3-city tour; advertising.

This gift-sized (4”x6”) look at excessive spending and expectations is packaged like a stocking stuffer for the NPR set. As Langer at Tattered Cover Book Store notes, “Like On Bullshit, it talks about something in our society that needs to be addressed. The text can be dense, but it's really an impulse item that will start conversations.”

The Ledge of Quetzal, Beyond 2012: A Magical Adventure to Discover the Real Promise of the Mayan Prophecy

Jock Whitehouse

Weiser, Sept., $14.95 paperback original; 25,000 first printing.

Events in California and New York City; coincides with the release of the film 2012.

Written in the tradition of Paulo Coelho, this spiritual fable centers on a successful American businessman who finds himself wandering in a mystical terrain, accompanied by sages of Mexican mythology.

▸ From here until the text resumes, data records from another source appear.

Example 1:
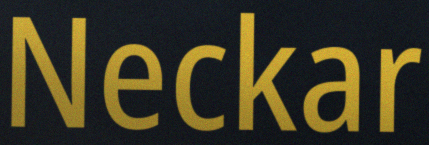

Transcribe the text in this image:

Neckar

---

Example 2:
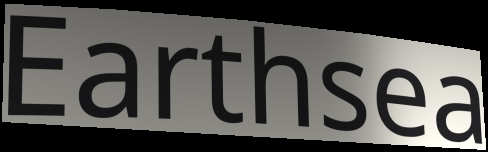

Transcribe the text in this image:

Earthsea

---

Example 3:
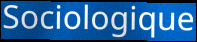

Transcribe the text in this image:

Sociologique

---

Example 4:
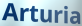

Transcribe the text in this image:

Arturia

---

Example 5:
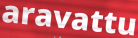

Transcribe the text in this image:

aravattu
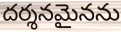
దర్శనమైనను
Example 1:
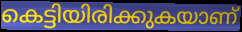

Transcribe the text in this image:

കെട്ടിയിരിക്കുകയാണ്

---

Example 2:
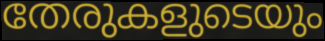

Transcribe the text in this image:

തേരുകളുടെയും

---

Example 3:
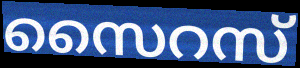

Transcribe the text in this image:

സൈറസ്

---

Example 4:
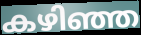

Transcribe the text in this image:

കഴിഞ്ഞ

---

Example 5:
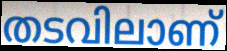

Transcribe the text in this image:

തടവിലാണ്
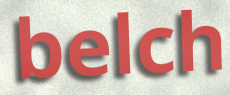
belch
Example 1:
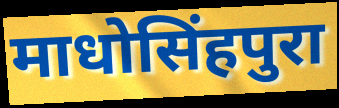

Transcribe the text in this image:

माधोसिंहपुरा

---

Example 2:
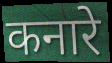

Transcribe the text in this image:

कनारे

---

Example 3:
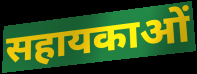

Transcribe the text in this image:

सहायकाओं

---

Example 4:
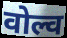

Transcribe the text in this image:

वोल्व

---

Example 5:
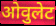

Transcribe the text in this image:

ओवुलेट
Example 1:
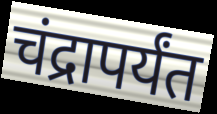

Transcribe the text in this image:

चंद्रापर्यंत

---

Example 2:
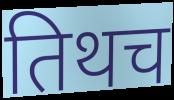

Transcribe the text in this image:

तिथच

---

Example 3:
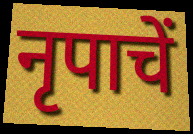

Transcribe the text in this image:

नृपाचें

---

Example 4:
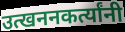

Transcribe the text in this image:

उत्खननकर्त्यांनी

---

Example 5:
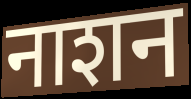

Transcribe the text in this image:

नाशन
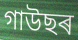
গাউছৰ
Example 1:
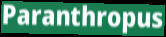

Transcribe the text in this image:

Paranthropus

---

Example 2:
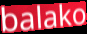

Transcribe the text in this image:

balako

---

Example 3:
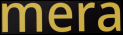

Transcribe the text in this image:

mera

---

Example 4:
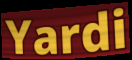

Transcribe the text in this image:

Yardi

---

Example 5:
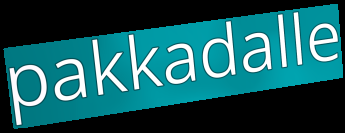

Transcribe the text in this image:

pakkadalle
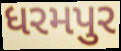
ધરમપુર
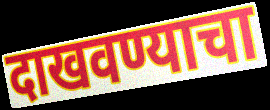
दाखवण्याचा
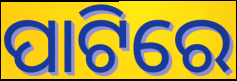
ପାଟିରେ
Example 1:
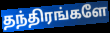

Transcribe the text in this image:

தந்திரங்களே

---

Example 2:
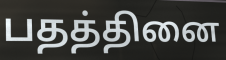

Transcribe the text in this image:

பதத்தினை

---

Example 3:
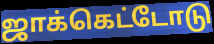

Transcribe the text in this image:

ஜாக்கெட்டோடு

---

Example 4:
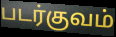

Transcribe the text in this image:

படர்குவம்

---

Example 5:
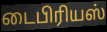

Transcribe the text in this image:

டைபிரியஸ்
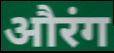
औरंग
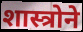
शास्त्रोने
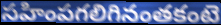
సహింపగలిగినంతకంటె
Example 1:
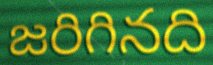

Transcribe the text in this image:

జరిగినది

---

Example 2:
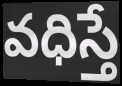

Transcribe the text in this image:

వధిస్తే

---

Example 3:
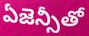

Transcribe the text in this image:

ఏజెన్సీతో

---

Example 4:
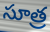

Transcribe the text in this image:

సూత్ర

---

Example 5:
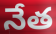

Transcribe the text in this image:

నేత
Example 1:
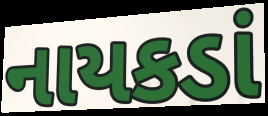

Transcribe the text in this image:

નાયકડાં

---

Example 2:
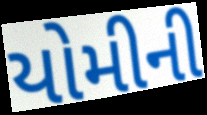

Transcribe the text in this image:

યોમીની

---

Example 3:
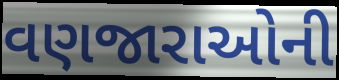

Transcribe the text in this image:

વણજારાઓની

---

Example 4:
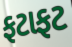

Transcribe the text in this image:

ફટાફટ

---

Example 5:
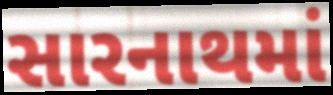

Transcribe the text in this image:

સારનાથમાં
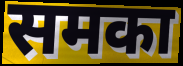
समका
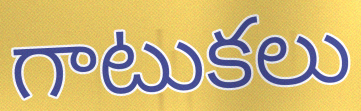
గాటుకలు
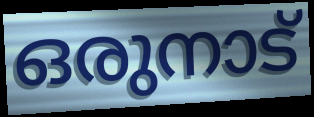
ഒരുനാട്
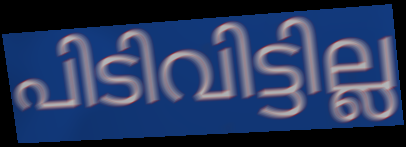
പിടിവിട്ടില്ല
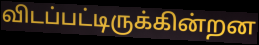
விடப்பட்டிருக்கின்றன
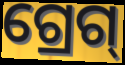
ଗ୍ରେଗ୍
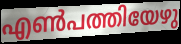
എൺപത്തിയേഴു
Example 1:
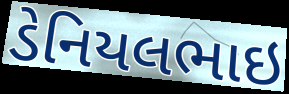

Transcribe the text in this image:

ડેનિયલભાઇ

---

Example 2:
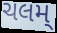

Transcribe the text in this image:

ચલમ્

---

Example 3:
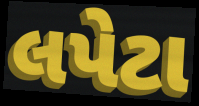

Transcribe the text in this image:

લપેટા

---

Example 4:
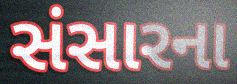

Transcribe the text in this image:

સંસારના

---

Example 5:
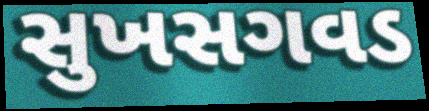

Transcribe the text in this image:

સુખસગવડ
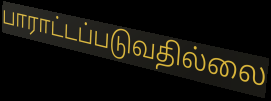
பாராட்டப்படுவதில்லை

They teach him how to survive the coming changes of the Mayan prophecy of 12/12/12, which is not the end of time, but rather a time of stillness.

The Cave Man

Xiaoda Xiao

Two Dollar Radio (dist. by Consortium), Dec., $15.50 paperback original.

Excerpted in Bookforum's summer issue.

A survivor of Mao's forced labor camps—he accidentally tore a poster of Mao—fictionalizes his nightmarish experience in this novel about a man who is released from solitary confinement and must integrate with his fellow prisoners. “No matter where this remarkable novel takes you, it never loosens its grip on you, nor does it for a moment surrender itspower to astonish, illuminate and, against all odds, tenderly touch the reader's heart,” says Scott Spencer.